*** STORED DATA ***

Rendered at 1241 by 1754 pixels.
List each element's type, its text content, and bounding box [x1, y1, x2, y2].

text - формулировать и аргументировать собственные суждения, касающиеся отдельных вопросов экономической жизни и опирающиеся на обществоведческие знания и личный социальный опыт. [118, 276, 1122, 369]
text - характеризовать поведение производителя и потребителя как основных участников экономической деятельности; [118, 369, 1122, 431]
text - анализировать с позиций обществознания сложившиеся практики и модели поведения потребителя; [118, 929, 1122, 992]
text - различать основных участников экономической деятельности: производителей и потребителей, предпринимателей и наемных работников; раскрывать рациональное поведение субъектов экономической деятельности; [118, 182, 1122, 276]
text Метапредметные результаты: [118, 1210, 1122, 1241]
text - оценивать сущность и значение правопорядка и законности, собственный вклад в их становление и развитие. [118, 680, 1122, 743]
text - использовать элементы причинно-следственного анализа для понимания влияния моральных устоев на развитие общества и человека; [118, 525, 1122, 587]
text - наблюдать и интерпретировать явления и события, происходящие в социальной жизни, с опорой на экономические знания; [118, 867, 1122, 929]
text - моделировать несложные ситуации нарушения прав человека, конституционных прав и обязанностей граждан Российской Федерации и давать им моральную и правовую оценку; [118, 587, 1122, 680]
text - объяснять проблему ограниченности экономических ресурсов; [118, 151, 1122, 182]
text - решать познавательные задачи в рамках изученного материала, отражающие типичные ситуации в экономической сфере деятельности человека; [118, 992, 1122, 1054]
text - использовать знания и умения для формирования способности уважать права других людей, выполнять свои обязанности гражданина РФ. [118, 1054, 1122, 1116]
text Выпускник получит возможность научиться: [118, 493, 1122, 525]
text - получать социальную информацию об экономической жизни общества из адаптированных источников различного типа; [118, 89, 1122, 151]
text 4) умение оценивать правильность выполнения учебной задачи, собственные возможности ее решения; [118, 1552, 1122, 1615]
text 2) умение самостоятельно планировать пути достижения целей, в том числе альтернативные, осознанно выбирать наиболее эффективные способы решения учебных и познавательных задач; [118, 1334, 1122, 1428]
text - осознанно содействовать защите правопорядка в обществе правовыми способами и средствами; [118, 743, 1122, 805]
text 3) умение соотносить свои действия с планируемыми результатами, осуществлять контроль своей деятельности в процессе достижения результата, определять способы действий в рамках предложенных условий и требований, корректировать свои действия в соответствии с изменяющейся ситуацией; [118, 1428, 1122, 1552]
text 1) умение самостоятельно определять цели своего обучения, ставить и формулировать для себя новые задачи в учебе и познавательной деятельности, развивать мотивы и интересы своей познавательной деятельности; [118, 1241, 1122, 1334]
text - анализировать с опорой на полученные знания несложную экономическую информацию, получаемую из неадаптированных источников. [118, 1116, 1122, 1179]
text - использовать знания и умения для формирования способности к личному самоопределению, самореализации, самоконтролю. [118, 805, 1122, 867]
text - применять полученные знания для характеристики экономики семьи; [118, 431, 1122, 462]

*** End of STORED DATA ***

__WRITTEN TASK__.
Check each line of the records for the string "оценивать" and copy those that have it.

__THE COMPLETED TASK__.
text - оценивать сущность и значение правопорядка и законности, собственный вклад в их становление и развитие. [118, 680, 1122, 743]
text 4) умение оценивать правильность выполнения учебной задачи, собственные возможности ее решения; [118, 1552, 1122, 1615]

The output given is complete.